> _SUPPLIED PASSAGE_
◆ ◆ ◆ ◆ ◆
Why Kamala Harris' Ex Doesn't Think She Should Be Vice President
On Aug. 11, 2020, Democratic presidential hopeful Joe Biden chose California Sen. Kamala Harris as his running mate for the 2020 election, but if Harris' ex, Willie Brown, the former mayor of San Francisco, had his way, Harris would have declined the proposal. In an op-ed in the San Francisco Chronicle on Aug. 8, 2020, Brown suggested Harris should "politely decline" if Biden were to offer her the VP spot and instead focus her attention elsewhere (We'll get to that later).
Harris became a senator in 2017. She rose to prominence as a San Francisco district attorney in 2003 and then California attorney general in 2010. She expressed excitement about her role as Biden's running mate despite Brown's hesitations. Biden's decision came months after she ended her presidential bid in December 2019 due to a lack of funds, according to The New York Times.
Many Americans are thrilled that Harris did not "politely decline" when Biden asked her to join his campaign. Instead, she has become the first Black woman and first woman of Indian descent to be nominated for a national office by a major party and just the third woman chosen as a potential vice president, according to The New York Times. If she and Biden take office, she will quite literally make history.
And yet her ex thought she should decline that offer. The question is, why? We reveal the answer below.
Willie Brown doesn't want Kamala Harris to face a dead end
In Willie Brown's op-ed for the San Francisco Chronicle, he wrote that Kamala Harris should decline an offer from Joe Biden to be his running mate because the job of vice president is supposedly a dead end.
"Harris is a tested and proven campaigner who will work her backside off to get Biden elected. That said, the vice presidency is not the job she should go for — asking to be considered as attorney general in a Biden administration would be more like it," said Brown, who split from Harris in 1996.
He noted that if Harris instead set her sights on The United States attorney general (AG) position, she could, in theory, have more power. "From atop the Justice Department, the boss can make a real mark on everything from police reform to racial justice to prosecuting corporate misdeeds," Brown argued. "And the attorney general gets to name every U.S. attorney in the country. That's power."
Of course, Harris is more than capable of making her own decisions, which she touched on in 2003, when chatting with SF Weekly about her ex and her campaign for San Francisco attorney general. "His career is over; I will be alive and kicking for the next 40 years," she said. "I do not owe him a thing."
Willie Brown won't stop butting into Kamala Harris' career
Willie Brown was the mayor of San Francisco between 1996 and 2004, and when he was Speaker of the California Assembly, he appointed Kamala Harris to the state Unemployment Insurance Appeals Board and the California Medical Assistance Commission. He claims, per the Daily Mail, to have dated Harris when she was an Alameda County deputy district attorney.
Harris has tried to distance herself from her ex, especially after Brown wrote an op-ed about their relationship when she announced that she would be running for president in 2019. Brown said that he helped her and other politicians in their careers, but added, per the New York Post: "The difference is that Harris is the only one who, after I helped her, sent word that I would be indicted if I 'so much as jaywalked' while she was D.A."
It's unclear why he has so much invested in Harris not running as Joe Biden's vice president, but he seems to have a lot of disdain for the role. Although Brown continues to talk about Harris for one reason or another, Harris' husband, Douglas Emhoff, couldn't be more supportive. Harris has seemingly moved on ... quite possibly into the White House.
◆ ◆ ◆ ◆ ◆
> _DATA EXTRACTS_
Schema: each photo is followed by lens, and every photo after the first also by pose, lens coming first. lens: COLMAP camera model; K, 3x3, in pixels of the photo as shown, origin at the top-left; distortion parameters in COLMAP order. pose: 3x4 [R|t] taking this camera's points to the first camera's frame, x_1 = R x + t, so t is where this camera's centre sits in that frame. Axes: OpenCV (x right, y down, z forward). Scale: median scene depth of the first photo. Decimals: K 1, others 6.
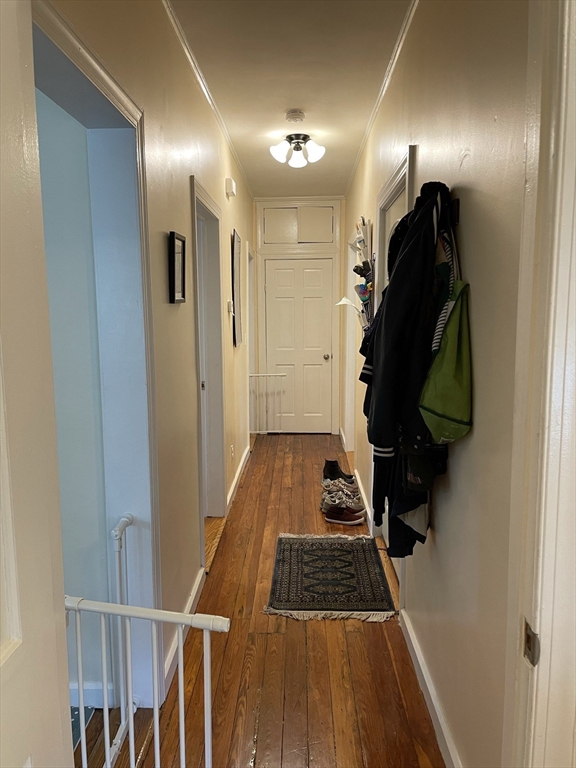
lens RADIAL K [[581.7, 0, 288.0], [0, 581.7, 384.0], [0, 0, 1]] dist [0.089562, -0.151733]
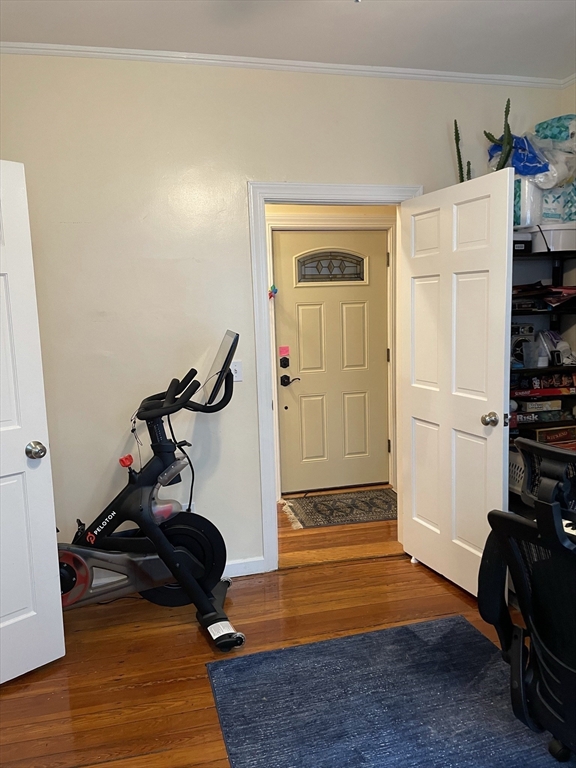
lens RADIAL K [[581.7, 0, 288.0], [0, 581.7, 384.0], [0, 0, 1]] dist [0.089562, -0.151733]
pose [[-0.252284, -0.116477, 0.960617, -1.092297], [0.160024, 0.974038, 0.160131, -0.181114], [-0.954330, 0.194120, -0.227095, 1.340043]]
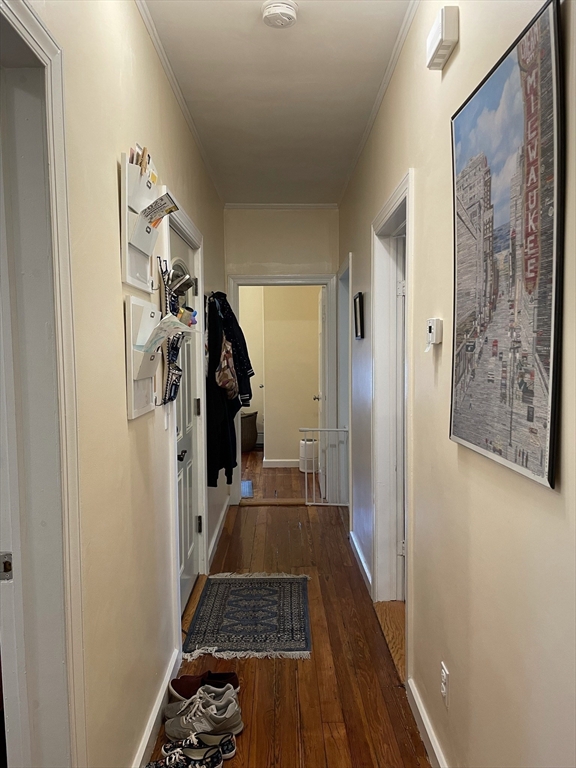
lens RADIAL K [[581.7, 0, 288.0], [0, 581.7, 384.0], [0, 0, 1]] dist [0.089562, -0.151733]
pose [[-0.999356, 0.019599, -0.030071, 0.030598], [0.013503, 0.981501, 0.190978, -0.227616], [0.033258, 0.190449, -0.981134, 1.826335]]
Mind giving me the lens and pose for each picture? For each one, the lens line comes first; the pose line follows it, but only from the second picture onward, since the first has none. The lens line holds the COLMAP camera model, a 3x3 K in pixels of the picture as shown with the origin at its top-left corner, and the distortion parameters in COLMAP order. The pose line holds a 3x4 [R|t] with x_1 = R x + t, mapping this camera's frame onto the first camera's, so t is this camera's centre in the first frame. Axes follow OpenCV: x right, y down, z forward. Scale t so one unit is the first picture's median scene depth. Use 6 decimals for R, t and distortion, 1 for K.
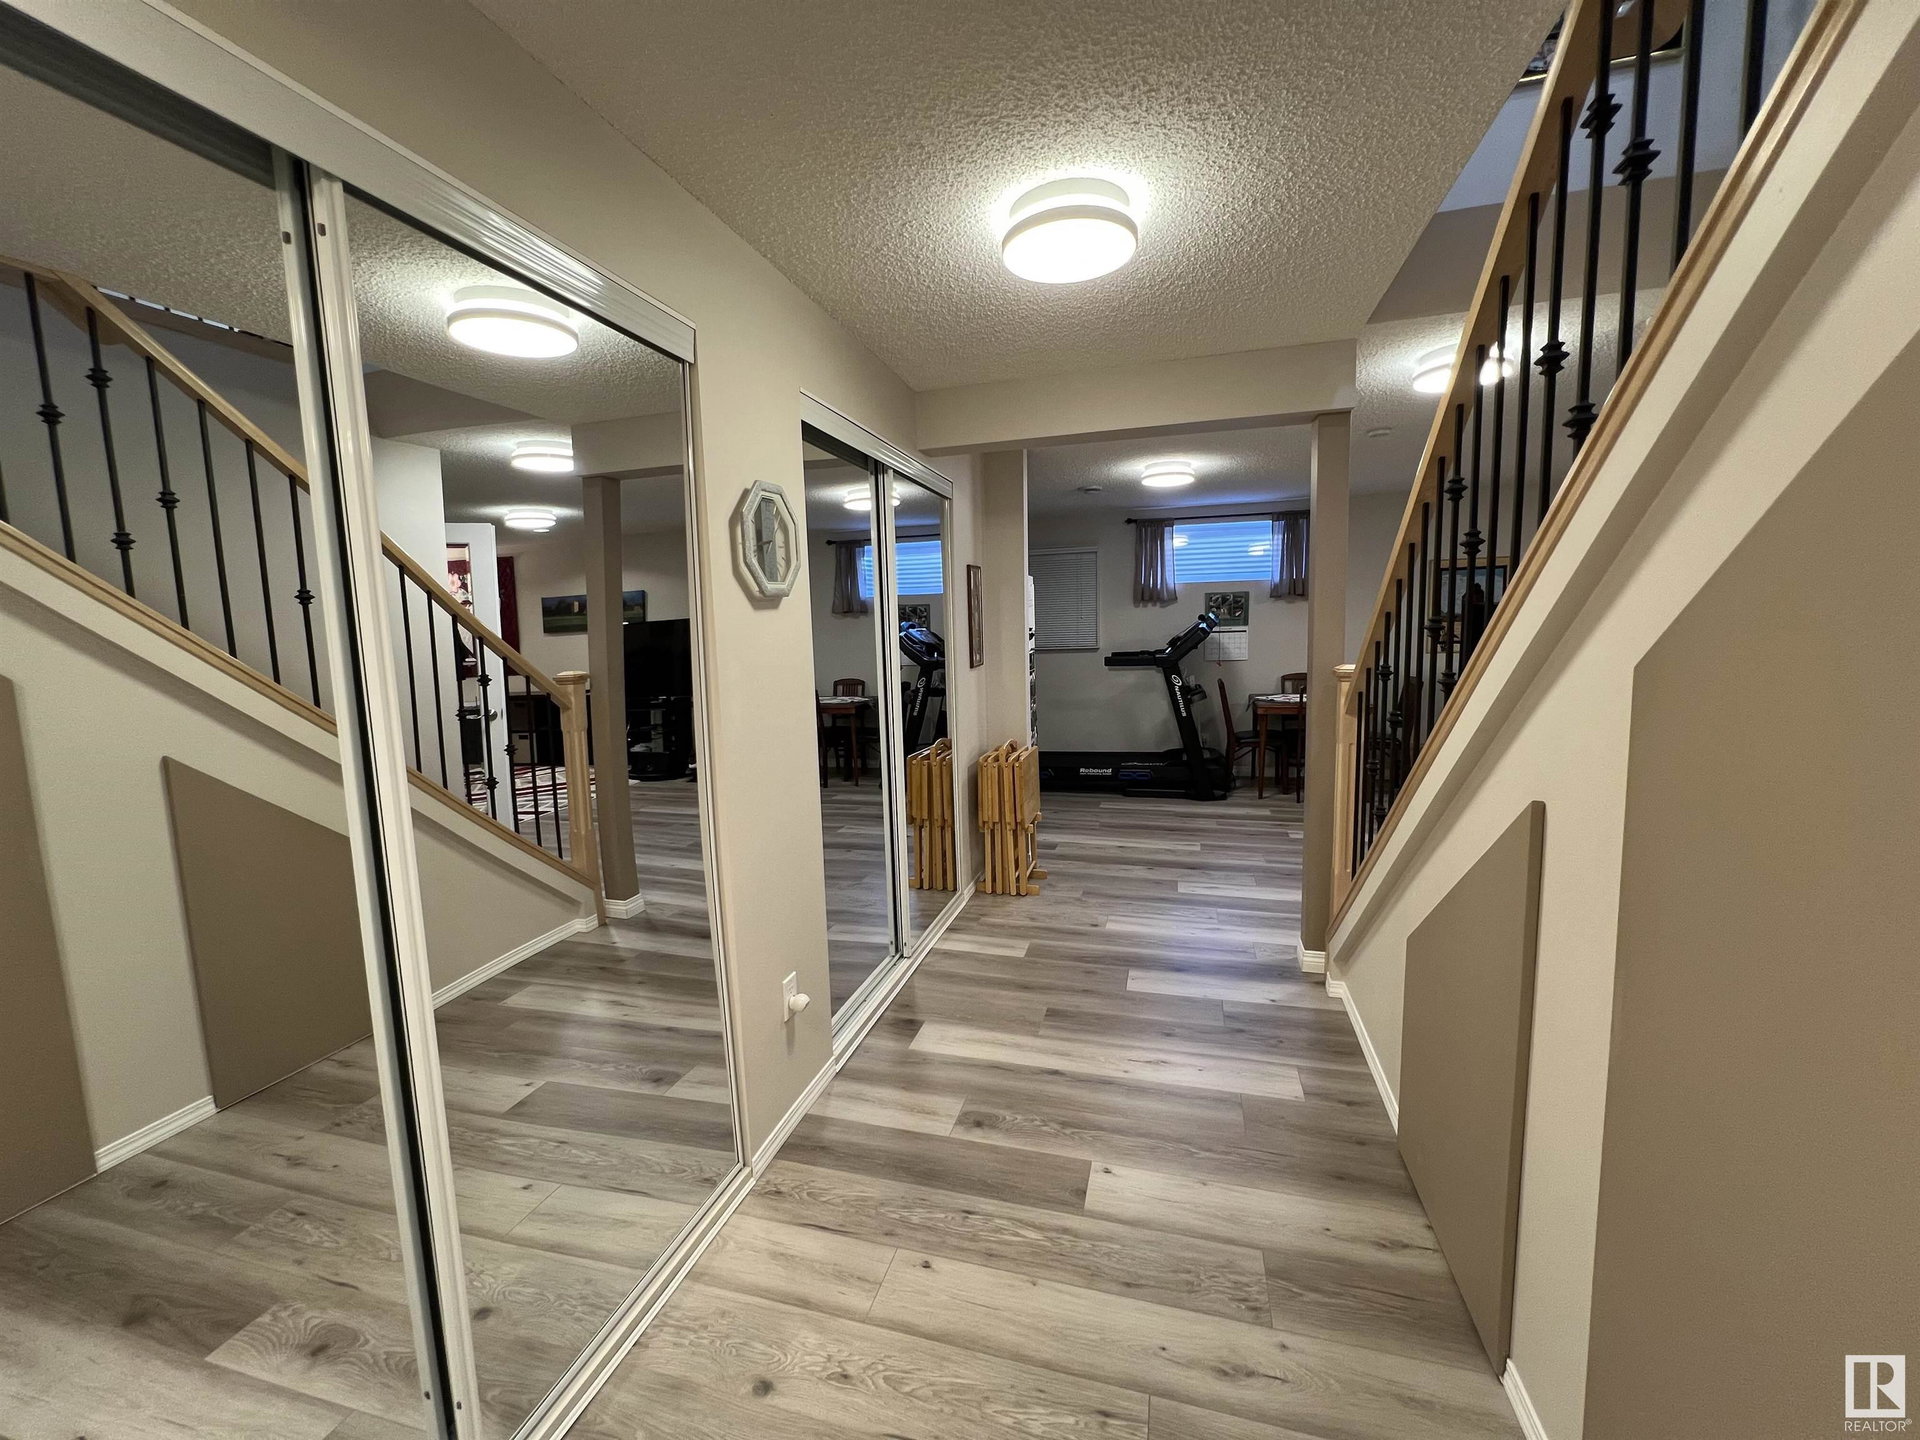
lens RADIAL K [[770.6, 0, 962.6], [0, 770.6, 712.1], [0, 0, 1]] dist [0.001787, -0.000286]
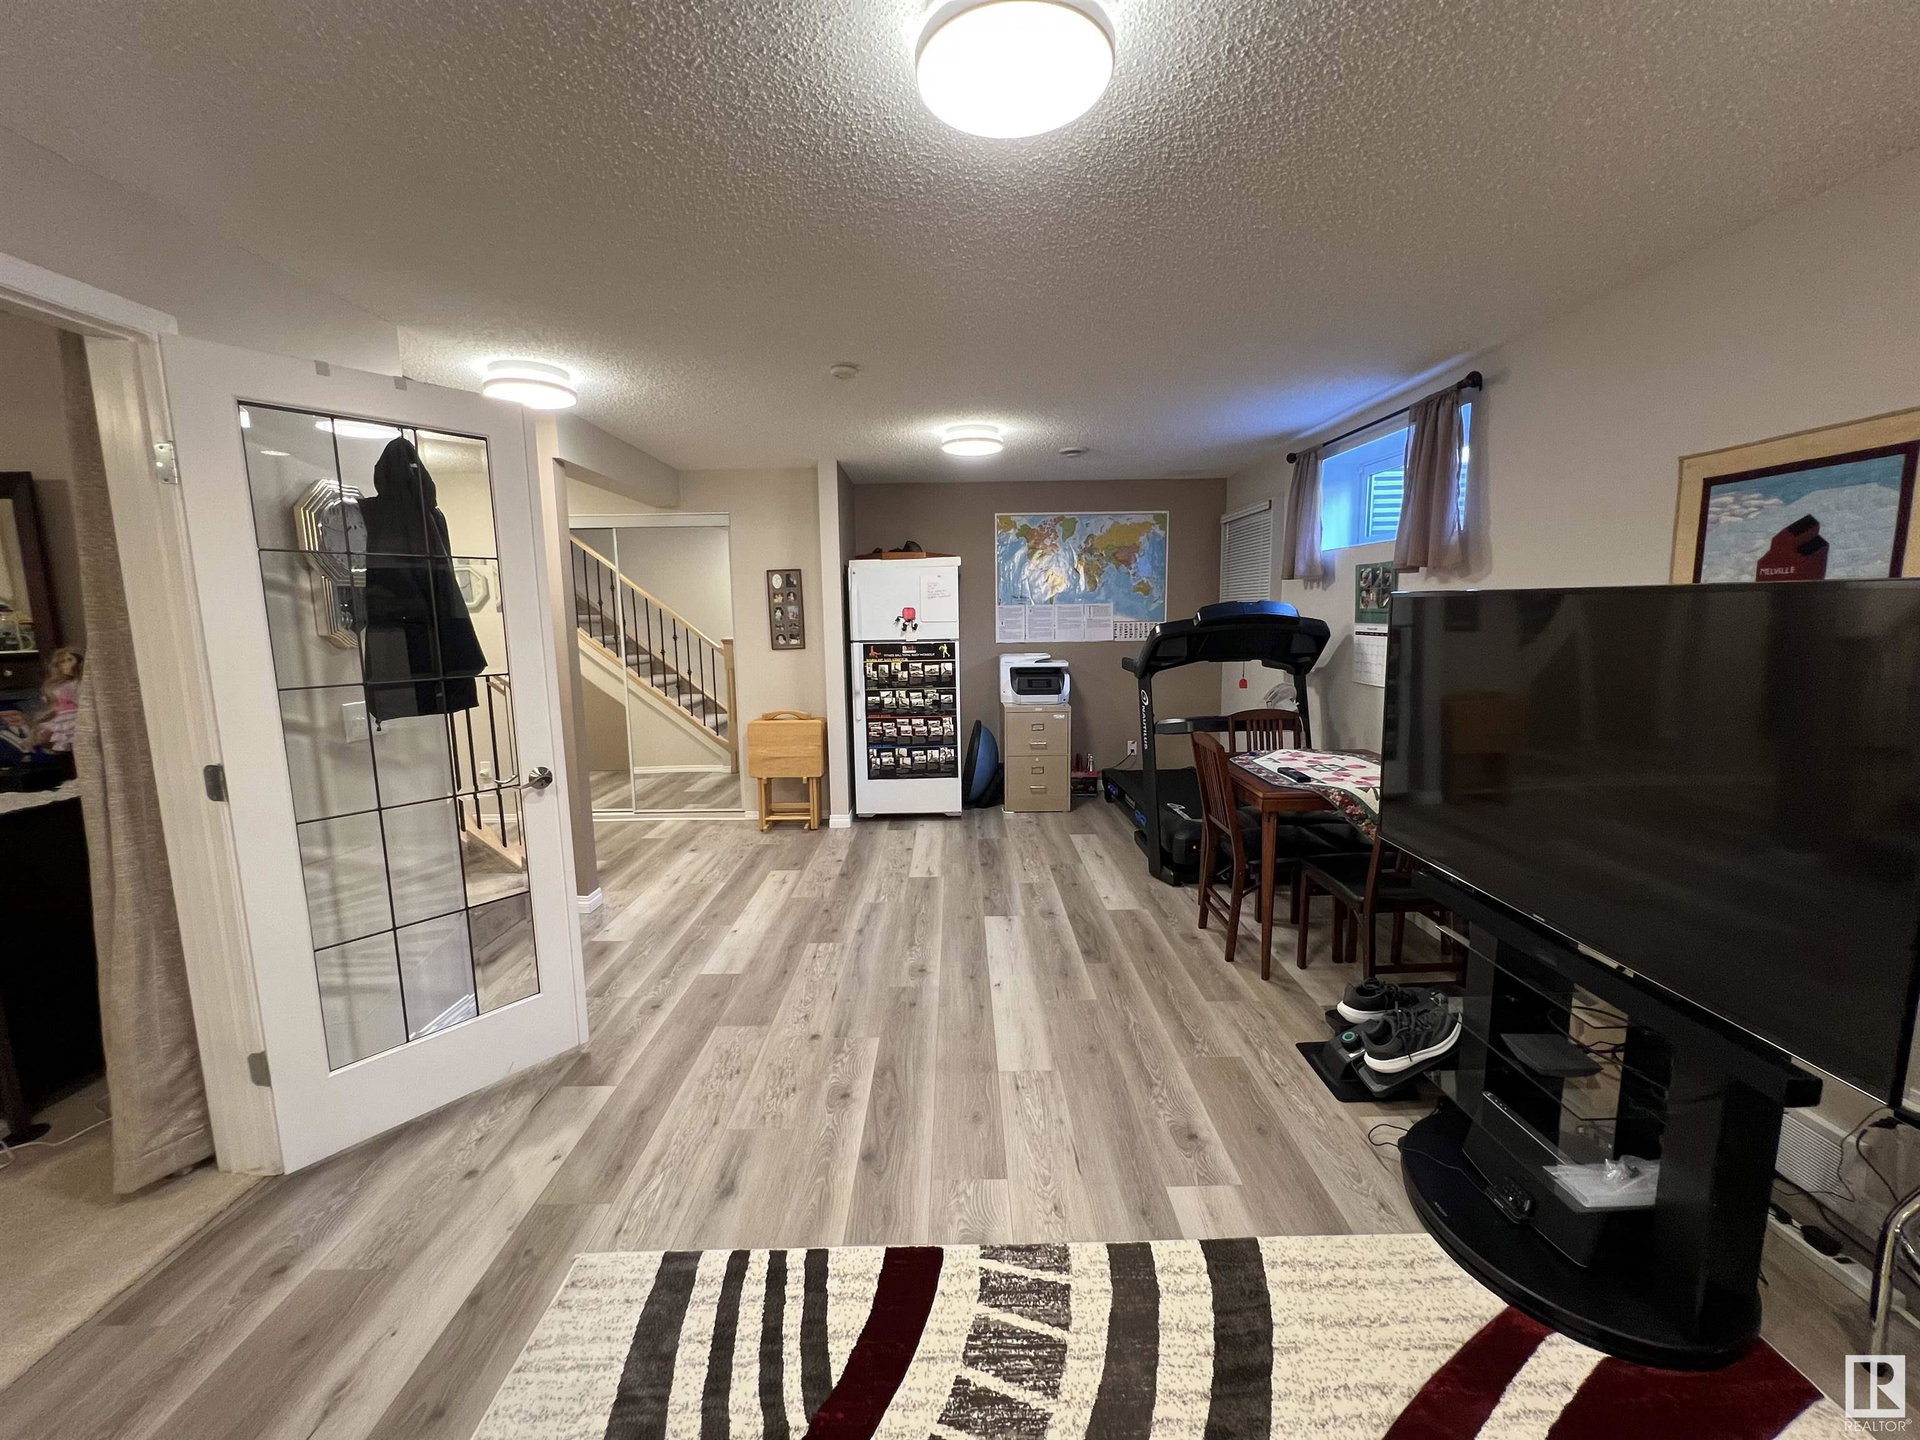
lens RADIAL K [[770.6, 0, 966.5], [0, 770.6, 711.1], [0, 0, 1]] dist [0.001787, -0.000286]
pose [[0.286061, 0.150547, -0.946311, 1.246403], [-0.103472, 0.986659, 0.125687, -0.138041], [0.952608, 0.061962, 0.297822, 0.864657]]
◆ ◆ ◆ ◆ ◆
> _WHAT YOU SHOULD DO_
Please repeat the part of the Kamala Harris article above that begins at the words "And yet her" and stops after "a dead end.", copying it word for word.

> _EXERCISE RESULT_
And yet her ex thought she should decline that offer. The question is, why? We reveal the answer below.
Willie Brown doesn't want Kamala Harris to face a dead end
In Willie Brown's op-ed for the San Francisco Chronicle, he wrote that Kamala Harris should decline an offer from Joe Biden to be his running mate because the job of vice president is supposedly a dead end.